Problem requirements: Go through the records, and copy each line in which the string "wire" is present.

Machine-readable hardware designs
* * * * *

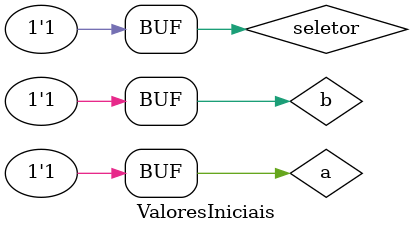
<source format=v>

module A (output s0, s1, input x,y);

	and AND1 (s0, x, y);
	or  OR1 (s1, x, y);

endmodule

module MUX(output s0, input x,y, seletor);
    wire sa, so, notseletor, sa1, sa2;
    
    A ModA(sa, so, x, y);
    
    not NOT1 (notseletor, seletor);
    and AND1(sa1, sa, seletor);
    and AND2(sa2, so, notseletor);
    or OR1 (s0, sa1, sa2);
    
endmodule    
    
module ValoresIniciais;

reg a, b, seletor;
wire s0, s1;

MUX MUX1   (s0, a, b, seletor);
initial
begin : start

	a = 1'bx;
	b = 1'bx;

end

initial
begin : main

	$display("Exemplo_0702 - Larissa Gomes - 650525");
	$display("Expressoes booleanas");
	
	#1 a = 0; b = 0; seletor = 0;
	$display("seletor a  b  =  s0  ");
   $monitor("%2b     %2b %2b  = %2b ",seletor, a, b, s0);
		
	#1 a = 0; b = 1; seletor = 0;
	#1 a = 1; b = 0; seletor = 0;
	#1 a = 1; b = 1; seletor = 0;
	#1 a = 0; b = 0; seletor = 1;
	#1 a = 0; b = 1; seletor = 1;
	#1 a = 1; b = 0; seletor = 1;
	#1 a = 1; b = 1; seletor = 1;
end
endmodule
</source>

* * * * *

Answer for this exercise:
    wire sa, so, notseletor, sa1, sa2;
wire s0, s1;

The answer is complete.